## Required work
Your answer should be the lines of the material that include the word "depth".

## Entries shown
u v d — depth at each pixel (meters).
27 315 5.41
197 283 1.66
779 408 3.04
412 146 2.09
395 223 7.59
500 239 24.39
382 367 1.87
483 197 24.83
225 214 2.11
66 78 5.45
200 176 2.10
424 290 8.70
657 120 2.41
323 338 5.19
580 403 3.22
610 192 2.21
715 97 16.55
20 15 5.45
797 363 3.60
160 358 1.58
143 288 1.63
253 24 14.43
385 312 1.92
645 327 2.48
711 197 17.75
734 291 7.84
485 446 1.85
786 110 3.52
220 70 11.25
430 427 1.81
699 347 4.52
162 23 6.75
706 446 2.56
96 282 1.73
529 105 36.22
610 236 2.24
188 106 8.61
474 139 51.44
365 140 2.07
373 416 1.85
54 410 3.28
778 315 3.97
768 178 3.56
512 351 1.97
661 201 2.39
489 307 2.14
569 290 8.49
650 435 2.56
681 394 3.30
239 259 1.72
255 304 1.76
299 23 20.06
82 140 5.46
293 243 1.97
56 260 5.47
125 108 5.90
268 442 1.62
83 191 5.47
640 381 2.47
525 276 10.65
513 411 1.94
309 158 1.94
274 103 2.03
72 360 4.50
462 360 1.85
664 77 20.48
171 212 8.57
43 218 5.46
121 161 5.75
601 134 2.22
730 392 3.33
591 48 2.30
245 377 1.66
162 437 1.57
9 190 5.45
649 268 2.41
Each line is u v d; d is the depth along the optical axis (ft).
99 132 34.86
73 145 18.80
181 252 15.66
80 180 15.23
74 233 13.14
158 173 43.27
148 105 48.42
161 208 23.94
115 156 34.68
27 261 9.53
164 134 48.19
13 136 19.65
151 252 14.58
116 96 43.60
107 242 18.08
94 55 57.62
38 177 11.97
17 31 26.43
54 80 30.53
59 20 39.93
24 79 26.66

## Output
u v d — depth at each pixel (meters).
Each line is u v d; d is the depth along the optical axis (ft).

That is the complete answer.